S3, hot-press forming a second prefabricated plate, processing a through hole on the prefabricated plate, electroplating a conductive layer to form the second prefabricated plate, wherein the method specifically comprises the following steps of: s31, processing through holes communicated with the first substrate on the third substrate, the fourth substrate, the fusing layer and the second substrate;

the via holes are positioned between two adjacent metal electrodes of the fourth substrate, and the via holes and the first via holes on the second substrate are staggered;

S32, electroplating the conductive layer between two adjacent metal electrodes of the first substrate and between two adjacent metal electrodes of the fourth substrate to form a second prefabricated plate;

s4, cutting and grading the second prefabricated plate to obtain a plurality of surface-mounted fuses.

2. The manufacturing process according to claim 1, wherein step S2 comprises:

s21, fixedly connecting the first substrate, the second substrate, the fusion layer and the third substrate through glue layer hot pressing;

S22, covering the fourth substrate on the third substrate through an adhesive layer, and performing second hot pressing on the first substrate, the second substrate, the fusion layer, the third substrate and the fourth substrate to obtain the first prefabricated plate.

3. The manufacturing process according to claim 2, wherein step S21 further comprises: and filling materials in the cavities of the second substrate and the cavities of the third substrate before the first substrate, the second substrate, the fusion layer and the third substrate are fixed by hot pressing.

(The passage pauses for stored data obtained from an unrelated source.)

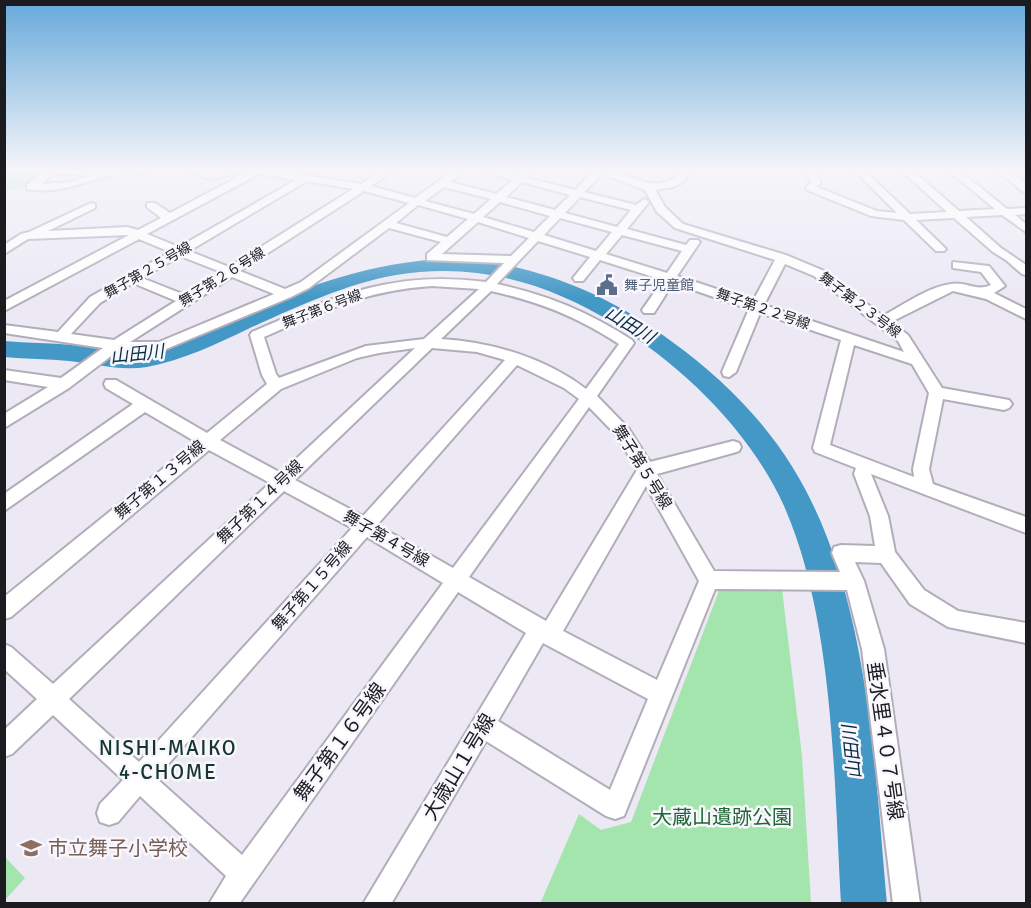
<svg xmlns="http://www.w3.org/2000/svg" width="1031" height="908" viewBox="0 0 1031 908" font-family="Signika,'Noto Sans JP',sans-serif">
<style>
.green{fill:#a4e5ae}
.lines{fill:none;stroke-linecap:round;stroke-linejoin:round}
.river{fill:#4498c6;fill-rule:evenodd}
.street-casing{stroke:#b1aeba;stroke-width:4}
.street{fill:#fff;fill-rule:evenodd}
.labels{text-anchor:middle;dominant-baseline:central;stroke-width:5;stroke-linejoin:round;paint-order:stroke}
.far-street-label{font-size:14px;fill:#1c1c20;stroke:#f9f7fe}
.far-service-label{font-size:14px;fill:#4e5e75;stroke:#f9f7fe;text-anchor:start}
.street-label{font-size:16px;fill:#1c1c20;stroke:#f9f7fe}
.water-label{font-size:18px;font-style:italic;fill:#062d40;stroke:#f9f7fe}
.near-street-label{font-size:20px;fill:#1c1c20;stroke:#f9f7fe}
.near-park-label{font-size:20px;fill:#1f6733;stroke:#f9f7fe}
.near-education-label{font-size:20px;fill:#785e54;stroke:#f9f7fe;text-anchor:start}
.near-neighbourhood-label{font-size:21px;letter-spacing:1.5px;fill:#15352e;stroke:#f9f7fe}
</style>
<rect width="100%" height="100%" fill="#ece9f5"/>
<g class="green">
<path d="M4,171L42,173L24,188L5,190Z"/>
<path d="M720,588L782,589L802,756L811,903L540,904L579,814L601,830L631,822Z"/>
<path d="M4,856L25,878L5,900H4Z"/>
</g>
<g class="lines">
<path class="river" d="M458,258C537,265 607,293 671,341C718,375 762,417 793,468C869,591 874,762 887,904H841C834,780 834,619 784,506C750,431 683,366 613,323C546,282 475,262 396,275C345,284 297,307 250,328C217,344 183,360 147,367C120,371 96,364 69,361C48,359 26,359 4,357V341C27,343 50,343 73,345C99,348 123,354 150,350C187,343 222,323 256,308C321,280 386,260 458,258Z"/>
<defs>
<g id="street">
<path d="M45,171H146C137,178 121,173 110,176C82,182 57,195 27,189V185ZM53,174L93,175L70,182L41,184Z"/>
<path d="M187,171L210,173L245,171L210,179Z"/>
<path d="M249,171H277L361,184L382,171H393L371,186L415,198L452,171H463L450,182L496,194L513,180L486,173L484,171H500L518,175L523,171H530L532,173L527,178L575,190L594,171C600,171 607,170 613,171C640,177 648,192 676,177L678,171H688L685,181L673,187L655,190L665,207L683,224L786,255L822,270L883,316C903,305 928,287 951,284C966,281 976,292 991,285L981,272L953,268V262L989,266L1005,286L994,293L1026,309V319L986,299L953,291L891,322L908,335L942,388L1009,400L1012,404L1009,408L1004,410L943,399L929,469L933,484L1026,517V533L871,474L888,516L895,552L924,590L958,611L1026,623V643L948,627L910,604L881,563L855,562L864,581L884,649L920,904H893L862,649L847,590L715,589L624,816L615,819L606,816L486,741L391,904H363L526,633L458,592L239,904H209L226,876L140,796L118,822L109,825L100,822L97,813L100,804L123,780L53,715L12,754L4,757V730L37,699L4,669V644L11,647L53,684L270,483L209,450L11,617L4,619V597L196,442L145,412L4,511V494L133,404L106,388L104,384L106,380H116L207,433L267,384L262,375L250,335L252,332C335,296 393,270 486,282L504,263L427,260V254L441,242L389,228L309,288L291,297L166,349L137,353L119,350L69,388L4,428V414L48,387L4,380V370L61,378L103,348L4,333V325L58,332L90,297L170,252L139,239L4,311V301L129,235L28,239L4,254V245L21,234L29,232L91,203L95,204V208L48,231L127,227L138,230L161,218L147,207V203H155L170,213ZM259,174L296,180L179,247L147,234ZM602,174L645,190L657,212L675,228L775,260L753,301L677,276L700,242L698,240H690L686,245L627,229L649,202L644,199L636,205L584,192ZM307,181L353,189L229,267L189,251ZM522,182L570,195L555,210L506,197ZM444,187L491,199L474,214L425,201ZM364,191L409,203L301,282L285,289L240,271ZM580,197L631,210L617,227L565,213ZM500,202L550,216L534,232L483,217ZM418,205L468,219L447,237L396,223ZM560,218L612,232L596,251L544,235ZM478,222L529,238L511,256L442,254ZM622,235L682,251L667,273L606,254ZM538,241L590,257L573,278L575,281H583L600,260L663,280L642,310L644,313H654L673,283L749,309L722,372L724,376L729,377L736,372L760,313L841,340L813,448L815,452L856,468L854,474L870,516L875,546L841,545L834,547L832,553L840,572L714,571L657,474L733,453L739,451L741,447L739,443L733,441L650,462L629,429L597,396L634,343L632,340C586,311 550,296 497,284ZM180,256L221,272L185,295L142,278ZM785,264L814,276L898,341L904,352L764,305ZM232,277L274,294L159,342H130ZM133,283L176,301L114,340L71,334L100,303ZM432,286L479,289L424,339L366,346L279,378L276,374L264,337C323,311 367,290 432,286ZM491,291C540,302 577,317 619,344L586,389C545,358 492,342 441,339ZM854,345L912,364L929,393L913,469L914,477L830,445ZM415,348L281,473L220,440L281,389L357,358L379,353ZM432,348L477,352L505,360L363,516L295,480ZM517,365L564,388L579,399L453,568L377,525ZM589,407L618,437L637,470L546,621L469,577ZM646,486L699,581L657,680L563,631ZM284,491L352,528L139,762L69,699ZM367,537L443,583L242,855L156,778ZM543,643L648,699L610,790L498,721Z"/>
<path d="M804,171H814L821,182L817,187L877,211L897,213L855,171H865L910,214L947,212L902,171H913L959,211L995,209L949,171H960L1007,209L1026,208V214L1015,215L1026,224V232L1002,215L966,217L1001,248L1026,265V275L1022,274L1006,260L993,252L954,218L916,220L946,249L944,251H936L904,220L871,216L807,190L806,188L811,182Z"/>
<path d="M998,171H1009L1026,184V192L1022,191Z"/>
</g>
</defs>
<use href="#street" class="street-casing"/>
<use href="#street" class="street"/>
</g>
<linearGradient id="sky" x2="0" y2="1"><stop stop-color="#66a9da"/><stop offset="0.57" stop-color="#f6f5fa"/><stop offset="1" stop-color="#f6f5fa" stop-opacity="0"/></linearGradient>
<rect width="1031" height="298" fill="url(#sky)"/>
<defs>
<symbol id="civic-bare" viewBox="-9 -9 18 18"><path d="M-.6-6.5H3V-4.5H.6V-3L4-1V1h2V6H-6V1h2V-1L-.6-3ZM-1.2 2.5V6h2.4V2.5Z" fill="#5c6f8a" stroke="#f9f7fe" stroke-width="2.5" paint-order="stroke"/></symbol>
<symbol id="school-bare" viewBox="-9 -9 18 18"><path d="M0-5L7-2L0 1L-7-2ZM-4 1L0 2.5L4 1V4Q0 6-4 4Z" fill="#8d6e63" stroke="#f9f7fe" stroke-width="2.5" paint-order="stroke"/></symbol>
</defs>
<g fill-rule="evenodd">
<use href="#civic-bare" x="592" y="270" width="30" height="30"/>
<use href="#school-bare" x="16" y="833" width="30" height="30"/>
</g>
<g class="labels">
<g class="far-street-label">
<text transform="translate(148 270) rotate(-30)">舞子第２５号線</text>
<text transform="translate(222 277) rotate(-32)">舞子第２６号線</text>
<text transform="translate(860 305) rotate(37)">舞子第２３号線</text>
<text transform="translate(322 309) rotate(-21)">舞子第６号線</text>
<text transform="translate(763 309) rotate(19)">舞子第２２号線</text>
</g>
<g class="far-service-label">
<text x="624" y="285">舞子児童館</text>
</g>
<g class="street-label">
<text transform="translate(642 467) rotate(58)">舞子第５号線</text>
<text transform="translate(160 480) rotate(-40)">舞子第１３号線</text>
<text transform="translate(260 502) rotate(-44)">舞子第１４号線</text>
<text transform="translate(386 539) rotate(30)">舞子第４号線</text>
<text transform="translate(312 586) rotate(-49)">舞子第１５号線</text>
</g>
<g class="water-label">
<text transform="translate(630 325) rotate(31)">山田川</text>
<text transform="translate(137 354) rotate(-6)">山田川</text>
<text transform="translate(852 752) rotate(-96)">山田川</text>
</g>
<g class="near-street-label">
<text transform="translate(885 741) rotate(82)">垂水里４０７号線</text>
<text transform="translate(340 742) rotate(-54)">舞子第１６号線</text>
<text transform="translate(459 767) rotate(-59)">大歳山１号線</text>
</g>
<g class="near-park-label">
<text x="722" y="817">大蔵山遺跡公園</text>
</g>
<g class="near-education-label">
<text x="48" y="848">市立舞子小学校</text>
</g>
<g class="near-neighbourhood-label">
<text x="168" y="748">NISHI-MAIKO<tspan x="168" dy="24">4-CHOME</tspan></text>
</g>
</g>
<rect width="1031" height="908" fill="none" stroke="#1c1c20" stroke-width="12"/>
</svg>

4. A high reliability surface mount fuse manufactured by the manufacturing process of any one of claims 1 to 3, comprising a fuse layer, and an upper cavity and a lower cavity sandwiching the fuse layer;

the fusing layer comprises a fusing part and connecting parts connected to two ends of the fusing part;

The upper cavity and the lower cavity relatively clamp the connecting part of the fusing layer, and two ends of the upper cavity only cover part of the connecting part of the fusing layer;

The whole end faces of the upper cavity and the lower cavity and the exposed surface of the connecting part are covered and provided with conductive layers.

5. The high-reliability surface mount fuse according to claim 4, wherein the upper cavity and the lower cavity are provided to form a cavity corresponding to the fusing part of the fusing layer, and a filler is provided in the cavity.

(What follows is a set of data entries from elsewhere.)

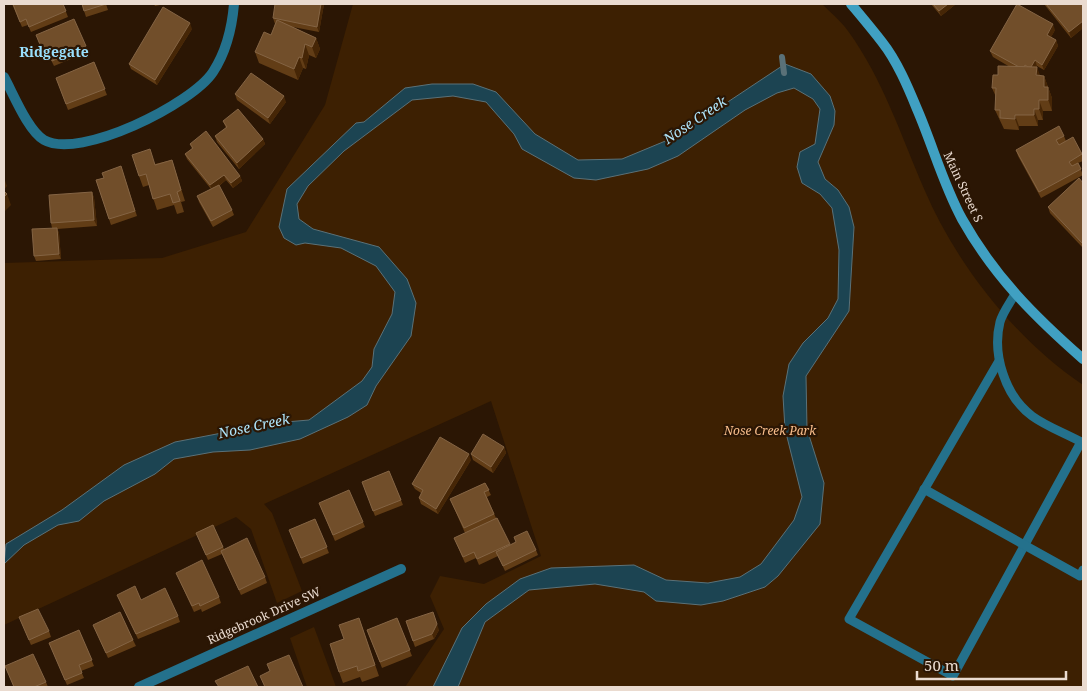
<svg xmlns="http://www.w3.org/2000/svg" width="1087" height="691" font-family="'Noto Serif',serif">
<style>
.green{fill:#3d2002}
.water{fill:#1c4452;stroke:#5a7178}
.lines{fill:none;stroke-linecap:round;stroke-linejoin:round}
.stream{stroke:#5a7178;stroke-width:6}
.service{stroke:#24718c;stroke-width:9}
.minor{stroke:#24718c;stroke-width:10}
.secondary{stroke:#40a0c2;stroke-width:10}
.wall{fill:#623d16}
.shaded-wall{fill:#462606}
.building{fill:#714e2a;stroke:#846444}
.labels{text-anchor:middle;stroke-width:4.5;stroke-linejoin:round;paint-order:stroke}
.street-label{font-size:12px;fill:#eadbd0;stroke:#2b1604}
.park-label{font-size:12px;font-style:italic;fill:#f9be8c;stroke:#2b1604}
.neighbourhood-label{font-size:14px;font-weight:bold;fill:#99dffc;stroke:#2b1604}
.water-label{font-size:14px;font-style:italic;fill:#aee4fa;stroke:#2b1604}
</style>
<rect width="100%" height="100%" fill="#2b1604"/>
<g class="green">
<path d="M353,4H822C830,12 841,21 848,31C883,79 901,136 925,191C956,264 1017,341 1083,385V687H405L444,629L430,596L440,576L484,584L541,556L491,401L264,504L272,513L302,591L277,603L251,529L236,517L4,625V263L162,258L246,232L325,105Z"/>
<path d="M314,627L336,687H307L290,638Z"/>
</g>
<path class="water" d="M785,64L811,74L830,96L835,111L834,125L818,162L825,179L838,190L849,207L854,227L849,311L806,376L807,429L824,483L820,524L778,576L765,587L723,601L701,605L656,601L644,592L595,584L529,590L485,622L458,687H433L462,628L486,604L520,579L551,568L634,565L666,580L708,583L740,577L761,564L794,520L802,497L785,429L783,396L789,364L803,343L828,318L838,299L839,250L832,208L820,194L802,183L797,167L800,152L815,144L820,109L813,99L794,88L777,93L745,110L678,156L648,169L596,180L574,178L522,149L514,134L486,102L453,96L412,100L344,151L308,186L297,204L299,219L313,229L379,247L407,279L416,303L411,336L376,386L367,405L348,417L300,439L250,450L213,452L174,459L155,474L104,501L79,521L58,525L24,545L4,564L6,544L62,510L124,465L175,442L274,423L309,420L362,381L372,367L374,349L392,314L395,292L376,266L341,248L305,243L296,245L284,238L279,227L287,189L356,123L364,122L405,88L432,84H473L496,92L535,134L578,160L622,159L675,137Z"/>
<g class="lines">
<path class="stream" d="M782,57L784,73"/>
<g class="service">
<path d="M1015,294C1010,303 1003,312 1000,322C992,354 1005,396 1032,416C1047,427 1067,434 1083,443"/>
<path d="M999,361L849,619L953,676L1081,442"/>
<path d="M924,489L1080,576L1083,570"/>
</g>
<g class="minor">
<path d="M4,77C13,93 28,131 44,140C80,160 192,104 213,72C226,52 232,28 234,4"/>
<path d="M139,687L401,569"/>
</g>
<path class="secondary" d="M851,4C861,16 872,29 882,42C897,61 908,87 917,109C933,146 943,184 962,219C994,276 1034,316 1083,359"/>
</g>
<g class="wall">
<path d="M12,4H63L68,17L31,32L28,25L22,27Z"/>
<path d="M82,4H106L108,10L86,17Z"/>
<path d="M154,4H165L155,6Z"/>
<path d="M324,4L319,32L293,27L316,38L320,49L316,58L309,55L306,69L303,68L298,80L259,63L255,52L271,35L275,24L273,18Z"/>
<path d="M931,4H956L941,16Z"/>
<path d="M1044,4H1083V28L1071,38Z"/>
<path d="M192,29L157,85L131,69L129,64Z"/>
<path d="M1055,30L1051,37L1056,40L1058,46L1044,70L1037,66L1036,67L1040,76H1044L1052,98V111H1043V120H1038V126H1019V130L1004,129L995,110L996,97L992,88L998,75L1010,67L993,57L990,51Z"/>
<path d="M36,35L86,46L88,52L54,66L50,58L46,59Z"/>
<path d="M94,62L107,95L68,110L56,78Z"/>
<path d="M235,94L286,102L270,124L237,100Z"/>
<path d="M223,121L263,139L265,144L239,169L217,142L215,136L226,128Z"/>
<path d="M1064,136L1066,141L1082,154L1083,161L1078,163L1083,175L1041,198L1018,156L1016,150Z"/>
<path d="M190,144L240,176L242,181L233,188L226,180L219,186L232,210L234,215L213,227L199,202L197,196L211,189L187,159L185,154L192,149Z"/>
<path d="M172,160L185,201L181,202L184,212L177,214L174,205L157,210L149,185L143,187L139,176L155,164Z"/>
<path d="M121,166L137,216L111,225L96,180L104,178Z"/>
<path d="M1083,183V248L1050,213L1048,207Z"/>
<path d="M92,192L94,198L97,226L57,229L59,233L61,259L36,261L34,256L52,228L51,223Z"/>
<path d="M504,447L506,453L493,473L473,460L471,454Z"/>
<path d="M471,460L438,514L421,504L419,498L421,493L415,489L412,484Z"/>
<path d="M389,471L403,505L375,516L362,482Z"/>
<path d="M485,483L491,495L487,497L496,518H497L510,545L516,542L514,537L536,550L538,555L505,571L498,556L479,565L476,558L465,563L454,538L465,533L450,499Z"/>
<path d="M319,503L363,522L365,527L335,541Z"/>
<path d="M315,519L329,553L303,564L289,530Z"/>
<path d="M213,525L224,549L265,577L267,583L241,595L222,554L208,560L196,533Z"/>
<path d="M176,573L219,597L221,603L202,612L201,609L194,612Z"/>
<path d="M117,595L141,600L178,616L180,622L138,639Z"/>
<path d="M19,617L49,631L51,637L31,645Z"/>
<path d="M359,618L379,676L362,682L360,677L343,683L339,672L344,639Z"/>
<path d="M397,618L412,656L382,668L367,630Z"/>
<path d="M406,621L439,630L434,639L415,647Z"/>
<path d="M93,625L133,640L136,646L108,658Z"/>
<path d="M79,630L94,666L81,671L84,678L67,685L49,643Z"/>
<path d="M5,666L46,682L48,687H14Z"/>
</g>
<g class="shaded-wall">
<path d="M321,4H324L319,32L317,27Z"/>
<path d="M948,4H956L941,16L939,11Z"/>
<path d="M1083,21V28L1071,38L1069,32Z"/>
<path d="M190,23L192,29L157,85L155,80Z"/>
<path d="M1053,24L1055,30L1049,41L1047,35Z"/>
<path d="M316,38L320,49L316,58L312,47Z"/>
<path d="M1056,40L1058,46L1044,70L1042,65Z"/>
<path d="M305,44L309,55L306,69L302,58Z"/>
<path d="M299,57L303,68L298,80L294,69Z"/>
<path d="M1035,60L1037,66L1032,74L1030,68Z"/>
<path d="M1037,67L1041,78L1036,75Z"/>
<path d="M1044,76L1052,98V111L1044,87Z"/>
<path d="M284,96L286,102L270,124L268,118Z"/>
<path d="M1039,100L1043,111V120L1039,109Z"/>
<path d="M1034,109L1038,120V126L1034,115Z"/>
<path d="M1015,115L1019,126V130L1015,119Z"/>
<path d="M263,139L265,144L239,169L237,163Z"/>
<path d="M224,175L226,180L212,191L210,185Z"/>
<path d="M240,176L242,181L233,188L231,183Z"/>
<path d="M4,178L7,186L4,190Z"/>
<path d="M92,192L94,198L97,226L94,220Z"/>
<path d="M7,194L11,205L4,212V197Z"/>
<path d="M57,228L59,233L61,259L59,254Z"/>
<path d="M504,447L506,453L493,473L491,467Z"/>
<path d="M469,454L471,460L438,514L436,509Z"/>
<path d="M433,612L439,630L434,639L432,634Z"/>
</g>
<g class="building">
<path d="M13,4H63L66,11L29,27L26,19L20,22Z"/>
<path d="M82,4H106L84,11Z"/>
<path d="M275,4H321L317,27L273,18Z"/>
<path d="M933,4H948L939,11Z"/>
<path d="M1017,4L1053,24L1047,35L1056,40L1042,65L1035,60L1031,67H1028L1025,65L1024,67H1019L990,51Z"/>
<path d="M1046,4H1083V21L1069,32Z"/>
<path d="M163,7L190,23L155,80L129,64Z"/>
<path d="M74,19L86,46L52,61L48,52L44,54L36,35Z"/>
<path d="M277,20L316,38L312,47L305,44L302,58L299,57L294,69L255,52L264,32L271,35Z"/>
<path d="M94,62L105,89L66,104L56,78Z"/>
<path d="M998,66L1037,67L1036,75L1044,76V87H1048V100H1039V109H1034V115H1015V119L1000,118V110H995L996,88H992L993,75H998Z"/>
<path d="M251,73L284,96L268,118L235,94Z"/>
<path d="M238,109L263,139L237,163L215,136L227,127L223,121Z"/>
<path d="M1059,126L1064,136L1056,140L1059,145L1073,137L1082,154L1069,162L1072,166L1078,163L1081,169L1039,192L1016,150Z"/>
<path d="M206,131L240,176L231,183L224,175L210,185L185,154L193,148L190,144Z"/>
<path d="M150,149L155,165L172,160L181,190L177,192L180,201L173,203L170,194L153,199L146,174L139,176L132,155Z"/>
<path d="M121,166L135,211L109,219L96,180L104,178L102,173Z"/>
<path d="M1079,178L1083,183V244L1048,207Z"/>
<path d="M219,185L232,210L211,221L197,196Z"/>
<path d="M4,191L7,194L4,197Z"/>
<path d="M92,192L94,220L51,223L49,195Z"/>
<path d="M57,228L59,254L34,256L32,229Z"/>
<path d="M483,434L504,447L491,467L471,454Z"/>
<path d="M440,437L469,454L436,509L419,498L423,490L412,484Z"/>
<path d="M389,471L401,500L373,511L362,482Z"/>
<path d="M485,483L489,490L484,492L494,514L464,528L450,499Z"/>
<path d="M349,490L363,522L333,535L319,503Z"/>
<path d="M497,518L510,544L477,559L474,552L463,557L454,538Z"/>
<path d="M315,519L327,547L301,558L289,530Z"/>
<path d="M213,525L223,547L206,555L196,533Z"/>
<path d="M527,531L536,550L503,566L496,552L516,542L514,537Z"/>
<path d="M247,538L265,577L239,590L221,551Z"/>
<path d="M202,560L219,597L200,606L199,603L192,606L176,573Z"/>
<path d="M135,586L141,600L165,588L178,616L136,634L117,595Z"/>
<path d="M38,609L49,631L29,640L19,617Z"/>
<path d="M120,612L133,640L106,653L93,625Z"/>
<path d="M433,612L437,624L432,634L413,641L406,621Z"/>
<path d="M359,618L375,665L358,671L357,666L339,672L330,644L344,639L339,625Z"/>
<path d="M397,618L410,650L380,662L367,630Z"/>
<path d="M79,630L92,660L79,665L82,673L65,680L49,643Z"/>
<path d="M33,654L46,682L34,687H14L5,666Z"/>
<path d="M289,655L303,687H265L260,676L270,671L267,664Z"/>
<path d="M248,666L258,687H219L215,681Z"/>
</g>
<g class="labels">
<g class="street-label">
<text transform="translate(963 187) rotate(65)" y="4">Main Street S</text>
<text transform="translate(264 616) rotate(-24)" y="4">Ridgebrook Drive SW</text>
</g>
<g class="park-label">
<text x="770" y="435">Nose Creek Park</text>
</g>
<g class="neighbourhood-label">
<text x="54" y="57">Ridgegate</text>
</g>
<g class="water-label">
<text transform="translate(695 120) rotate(-34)" y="5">Nose Creek</text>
<text transform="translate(254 426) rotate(-12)" y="5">Nose Creek</text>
</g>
</g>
<rect width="1087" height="691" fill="none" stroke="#eadbd0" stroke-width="10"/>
<path d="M917 671v8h149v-8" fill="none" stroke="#eadbd0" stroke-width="2.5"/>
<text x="924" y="671" font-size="15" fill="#eadbd0" stroke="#2b1604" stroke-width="4" paint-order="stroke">50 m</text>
</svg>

6. The high reliability surface mount fuse of claim 5 wherein said filler is a composite filler comprising quartz sand and,

At least one of Natrii sulfas (sodium sulfate decahydrate), alumen (aluminum potassium sulfate dodecahydrate), gypsum Fibrosum, lime, melamine, magnesium hydroxide, aluminum hydroxide, and ammonium salt.

7. The high-reliability surface mount fuse according to claim 4, wherein the upper cavity is formed by bonding a first substrate and a second substrate, and the lower cavity is formed by bonding a third substrate and a fourth substrate;

the upper cavity, the fusion layer and the lower cavity are connected in a gluing mode.

8. The high-reliability surface mount fuse according to claim 4, wherein the fusing part is provided in a wire shape or a sheet shape.